## REQUIRED ACTION A
Quote the Obria article word for word. Begin at the words "Operating on the" and stop after "than reversing it.".
## REQUIRED ACTION B
Continue the Obria article from the end of its final sentence.

## SOURCE TEXT
- - - - - - -
In the cultural wars, Obria, a nonprofit chain of pro-life clinics offering a holistic health approach for women, just scored an amazing win. They were given a two-year Title V grant in the amount of $450,000 per year to teach sexual risk avoidance in the states of California and Washington. It is a significant step toward healing a culture steeped in ignorance, which has been critically wounding bodies and souls.
Operating on the assumption that young people engage in sex outside of marriage, public school sex education has become a promoter of it. It is a model destined for failure, focused on accommodating dangerous and immoral behavior rather than reversing it.
Last year, two scientific reviews made headlines concluding that abstinence-until-marriage programs fail to protect kids and also violate their human rights by not supporting their sexual activity. The premise of accommodating license over morality, however, is not only at odds with moral, healthy living, but at odds with numerous other studies reporting that “sexual-risk avoidance” programs reduce risky behaviors and even increase academic success in students.
Much-needed U-turn
The Planned Parenthood sex education model has dominated public schools while abstinence education is actually illegal in the state of California. But the comprehensive sex-risk avoidance model is gaining national acceptance and funding, according to Kathleen Eaton Bravo, an Orange Coast Legate and founder and CEO of Obria, a chain of pro-life medical clinics. Obria offers comprehensive life-centered health to women at 30 clinics in five states with the aim to reach 200 sites by 2021.
“To promote a culture of life, it is important to address the behaviors that lead young people astray by offering education in sexual risk avoidance,” Bravo explained. As the mother of three adult sons and as a post-abortive mom, Bravo understands first-hand that education is the key to making good decisions. Under the Trump administration, she said there is now a greater willingness to fund such programs.
Last October, Obria became the first California-based pro-life organization in 37 years to receive a grant from the Department of Health and Human Services under Title V to teach sex-risk avoidance. “All of our affiliate clinics are implementing the program,” Bravo said. “We expect to see 15,000 students in the first year.”
Motivation over threat
Obria Executive Director Mauricio Leone wrote the grant, to teach the curriculum created by the Center for Relationship Education – which bases everything on science supported by research – to promote healthy relationships. It uses the “whole person” approach, nurturing the body, mind, and heart, rather than only focusing only on sexual behavior. And instead of resorting to negativism and threats, it seeks to motivate young people to be their best by simply imparting the facts.
- - - - - - -
## DATA SECTION
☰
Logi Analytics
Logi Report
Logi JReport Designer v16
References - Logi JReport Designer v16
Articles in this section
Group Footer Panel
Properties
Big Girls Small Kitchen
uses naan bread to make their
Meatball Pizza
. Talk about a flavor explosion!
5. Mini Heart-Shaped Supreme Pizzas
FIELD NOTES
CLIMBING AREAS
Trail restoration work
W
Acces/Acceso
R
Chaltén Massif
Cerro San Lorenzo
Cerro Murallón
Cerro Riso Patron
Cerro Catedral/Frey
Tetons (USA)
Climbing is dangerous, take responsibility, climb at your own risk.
- - - - - - -
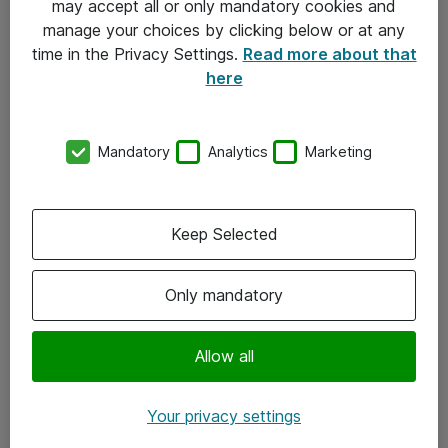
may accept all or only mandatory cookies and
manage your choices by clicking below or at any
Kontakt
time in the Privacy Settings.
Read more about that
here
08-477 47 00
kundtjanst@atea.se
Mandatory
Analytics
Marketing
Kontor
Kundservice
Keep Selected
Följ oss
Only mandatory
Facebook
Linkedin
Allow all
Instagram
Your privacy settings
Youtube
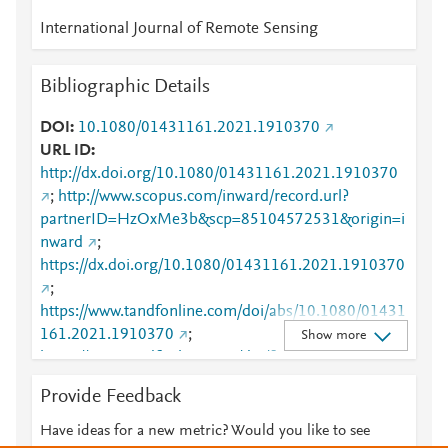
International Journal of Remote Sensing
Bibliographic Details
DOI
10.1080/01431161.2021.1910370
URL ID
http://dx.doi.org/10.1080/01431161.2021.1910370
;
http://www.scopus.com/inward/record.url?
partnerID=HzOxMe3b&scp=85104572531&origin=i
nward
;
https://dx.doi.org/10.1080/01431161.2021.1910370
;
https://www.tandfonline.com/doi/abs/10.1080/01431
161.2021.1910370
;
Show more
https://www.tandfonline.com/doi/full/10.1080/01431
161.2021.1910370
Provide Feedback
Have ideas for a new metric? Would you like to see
- - - - - - -
## EXERCISE ANSWER A
Operating on the assumption that young people engage in sex outside of marriage, public school sex education has become a promoter of it. It is a model destined for failure, focused on accommodating dangerous and immoral behavior rather than reversing it.

## EXERCISE ANSWER B
Leone, who is married with two young daughters, was initially impressed by Obria’s pro-life mission, and at first volunteered to write grant proposals. He was soon hired full time and became certified as a risk-avoidance specialist through Ascend – a national organization that represents the field of Sexual Risk Avoidance education as an optimal health strategy to improve opportunities.
“What is being taught now is much more comprehensive than just abstinence education,” Leone said. “It uses the latest scientific information to teach about sexual health and includes the emotional, psychological, relational, emotional, and physical. The main goal is to eliminate all risks associated with sexual activity.”
“While the typical sex education program teaches how to use condoms, we are presenting an entire picture of what a human being is,” Leone said. “Everything we teach is factual and science-based. We inform on the consequences of STDs, and relate methods of contraception— though we don’t normalize them— as we educate about the risks, and show that no contraception is 100 percent effective.”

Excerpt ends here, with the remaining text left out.